## THE SIX PAWNS.

(

The Guarded Chessboard)

In how many different ways may I place six pawns on the chessboard so

that there shall be an even number of unoccupied squares in every row

and every column? We are not here considering the diagonals at all, and

every different six squares occupied makes a different solution, so we

have not to exclude reversals or reflections.

## Answer:

The general formula for six pawns on all squares greater than 2 squared is

this: Six times the square of the number of combinations of n things

taken three at a time, where n represents the number of squares on the

side of the board. Of course, where n is even the unoccupied squares

in the rows and columns will be even, and where n is odd the number of

squares will be odd. Here n is 8, so the answer is 18,816 different

ways. This is "The Dyer's Puzzle" (_Canterbury Puzzles_, No. 27) in

another form. I repeat it here in order to explain a method of solving

that will be readily grasped by the novice. First of all, it is evident

that if we put a pawn on any line, we must put a second one in that line

in order that the remainder may be even in number. We cannot put four or

six in any row without making it impossible to get an even number in all

the columns interfered with. We have, therefore, to put two pawns in

each of three rows and in each of three columns. Now, there are just six

schemes or arrangements that fulfil these conditions, and these are

shown in Diagrams A to F, inclusive, on next page.

I will just remark in passing that A and B are the only distinctive

arrangements, because, if you give A a quarter-turn, you get F; and if

you give B three quarter-turns in the direction that a clock hand

moves, you will get successively C, D, and E. No matter how you may

place your six pawns, if you have complied with the conditions of the

puzzle they will fall under one of these arrangements. Of course it

will be understood that mere expansions do not destroy the essential

character of the arrangements. Thus G is only an expansion of form A.

The solution therefore consists in finding the number of these

expansions. Supposing we confine our operations to the first three

rows, as in G, then with the pairs a and b placed in the first and

second columns the pair c may be disposed in any one of the remaining

six columns, and so give six solutions. Now slide pair b into the

third column, and there are five possible positions for c. Slide b

into the fourth column, and c may produce four new solutions. And so

on, until (still leaving a in the first column) you have b in the

seventh column, and there is only one place for c--in the eighth

column. Then you may put a in the second column, b in the third, and c

in the fourth, and start sliding c and b as before for another series

of solutions.

We find thus that, by using form A alone and confining our operations to

the three top rows, we get as many answers as there are combinations of

8 things taken 3 at a time. This is (8 x 7 x 6)/(1 x 2 x 3) = 56. And it

will at once strike the reader that if there are 56 different ways of

electing the columns, there must be for each of these ways just 56 ways

of selecting the rows, for we may simultaneously work that "sliding"

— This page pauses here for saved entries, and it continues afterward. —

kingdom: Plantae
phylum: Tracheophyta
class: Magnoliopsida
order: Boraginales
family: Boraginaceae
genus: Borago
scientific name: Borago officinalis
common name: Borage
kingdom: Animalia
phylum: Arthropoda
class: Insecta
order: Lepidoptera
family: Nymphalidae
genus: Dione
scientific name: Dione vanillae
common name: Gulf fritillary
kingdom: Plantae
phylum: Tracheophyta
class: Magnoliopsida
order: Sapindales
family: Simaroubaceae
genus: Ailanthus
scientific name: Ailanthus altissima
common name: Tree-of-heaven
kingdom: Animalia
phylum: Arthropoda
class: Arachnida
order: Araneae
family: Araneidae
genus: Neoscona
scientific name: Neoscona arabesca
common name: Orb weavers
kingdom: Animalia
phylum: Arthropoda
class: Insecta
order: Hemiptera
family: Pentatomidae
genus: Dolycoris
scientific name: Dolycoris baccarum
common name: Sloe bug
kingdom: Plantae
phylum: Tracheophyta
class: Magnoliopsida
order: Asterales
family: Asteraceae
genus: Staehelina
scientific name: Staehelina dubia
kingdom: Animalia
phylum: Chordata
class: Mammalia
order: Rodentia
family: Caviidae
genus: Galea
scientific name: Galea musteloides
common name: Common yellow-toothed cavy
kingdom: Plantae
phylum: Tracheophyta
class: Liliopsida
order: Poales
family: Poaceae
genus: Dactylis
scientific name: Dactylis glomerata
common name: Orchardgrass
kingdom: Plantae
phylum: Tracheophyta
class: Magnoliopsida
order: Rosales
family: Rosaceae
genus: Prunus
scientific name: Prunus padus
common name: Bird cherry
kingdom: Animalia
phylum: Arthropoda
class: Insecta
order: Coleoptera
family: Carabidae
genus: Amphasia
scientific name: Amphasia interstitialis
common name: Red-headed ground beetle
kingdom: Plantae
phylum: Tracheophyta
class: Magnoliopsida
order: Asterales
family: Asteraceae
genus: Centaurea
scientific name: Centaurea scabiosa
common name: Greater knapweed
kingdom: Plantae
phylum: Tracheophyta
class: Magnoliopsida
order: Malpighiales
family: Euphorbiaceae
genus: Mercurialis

process downwards to the very bottom in exactly the same way as we have

worked from left to right. Therefore the total number of ways in which

form A may be applied is 56 x 6 = 3,136. But there are, as we have seen,

six arrangements, and we have only dealt with one of these, A. We must,

therefore, multiply this result by 6, which gives us 3,136 x 6 = 18,816,

which is the total number of ways, as we have already stated.